Munro, sir. I'll stand on one tack if you'll stand on
the other, and I'll let you know if I come across
anything that will do."
There seemed to be no alternative between taking him
with me, or letting him go alone; so I could only thank
him and let him have carte blanche. Every night he would
turn up, half-drunk as a rule, having, I believe, walked
his ten or fifteen miles as conscientiously as I had
done. He came with the most grotesque suggestions.

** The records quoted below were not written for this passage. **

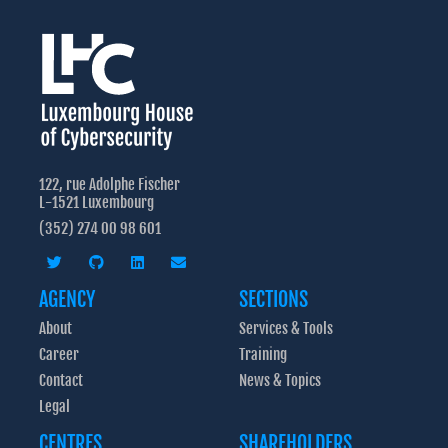
122, rue Adolphe Fischer
L-1521 Luxembourg
(352) 274 00 98 601
AGENCY
SECTIONS
About
Services & Tools
Career
Training
Contact
News & Topics
Legal
CENTRES
SHAREHOLDERS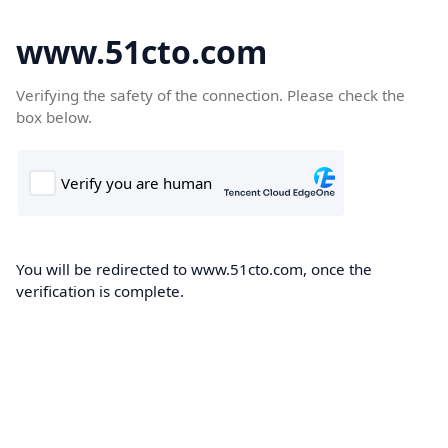
www.51cto.com
Verifying the safety of the connection. Please check the
box below.
You will be redirected to www.51cto.com, once the
verification is complete.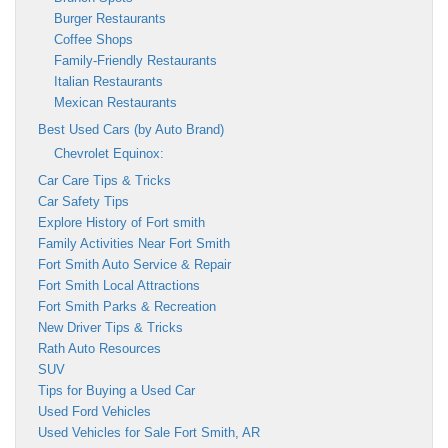
Burger Restaurants
Coffee Shops
Family-Friendly Restaurants
Italian Restaurants
Mexican Restaurants
Best Used Cars (by Auto Brand)
Chevrolet Equinox:
Car Care Tips & Tricks
Car Safety Tips
Explore History of Fort smith
Family Activities Near Fort Smith
Fort Smith Auto Service & Repair
Fort Smith Local Attractions
Fort Smith Parks & Recreation
New Driver Tips & Tricks
Rath Auto Resources
SUV
Tips for Buying a Used Car
Used Ford Vehicles
Used Vehicles for Sale Fort Smith, AR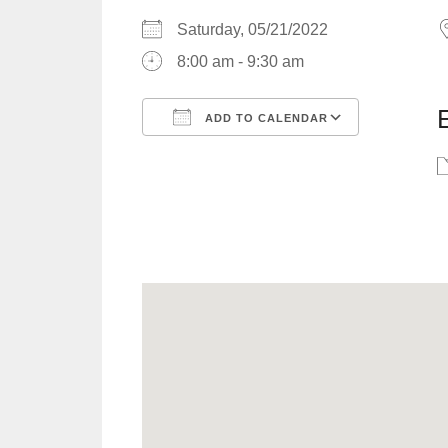
Saturday, 05/21/2022
8:00 am - 9:30 am
ADD TO CALENDAR
Download ICS
Google C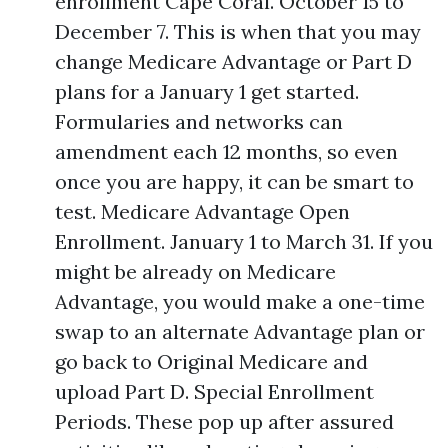
enrollment Cape Coral. October 15 to
December 7. This is when that you may
change Medicare Advantage or Part D
plans for a January 1 get started.
Formularies and networks can
amendment each 12 months, so even
once you are happy, it can be smart to
test. Medicare Advantage Open
Enrollment. January 1 to March 31. If you
might be already on Medicare
Advantage, you would make a one-time
swap to an alternate Advantage plan or
go back to Original Medicare and
upload Part D. Special Enrollment
Periods. These pop up after assured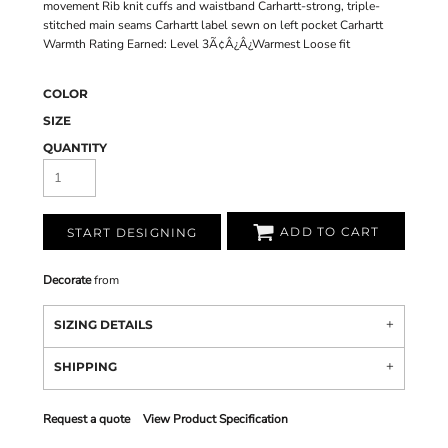
movement Rib knit cuffs and waistband Carhartt-strong, triple-
stitched main seams Carhartt label sewn on left pocket Carhartt
Warmth Rating Earned: Level 3Ã¢Â¿Â¿Warmest Loose fit
COLOR
SIZE
QUANTITY
ADD TO CART
START DESIGNING
Decorate
from
SIZING DETAILS
SHIPPING
Request a quote
View Product Specification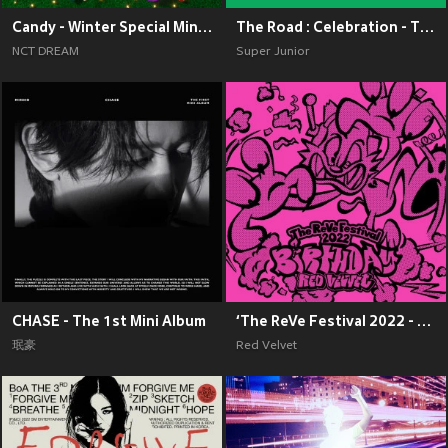
Candy - Winter Special Mini Album
The Road : Celebration - The 11th Album Vol.2
NCT DREAM
Super Junior
CHASE - The 1st Mini Album
‘The ReVe Festival 2022 - Birthday’
珉豪
Red Velvet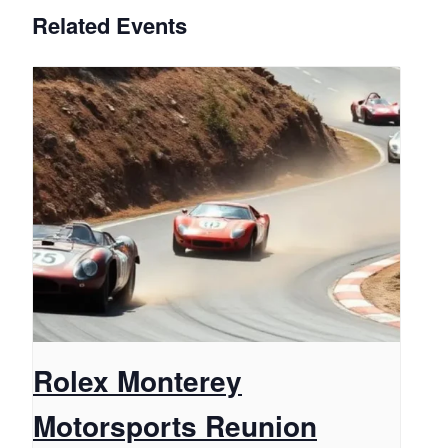
Related Events
Rolex Monterey
Motorsports Reunion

Once he had actually entered into negotiations with
the owner of a huge shop, a place that had been a
raper's, with a counter about sixty feet long. His
reason was that he knew an innkeeper who had done very
well a little further down on the other side. Poor old
"armed transport" worked so hard that I could not help
being touched and grateful; yet I longed from my heart
that he would stop for he was a most unsavoury agent, and
I never knew what extraordinary step he might take in my
name. He introduced me to two other men, one of them a
singular-looking creature named Turpey, who was
struggling along upon a wound-pension, having, when only
a senior midshipman, lost the sight of one eye and the
use of one arm through the injuries he received at some
unpronounceable Pah in the Maori war. The other was a
sad-faced poetical-looking man, of good birth as I
understood, who had been disowned by his family on the
occasion of his eloping with the cook.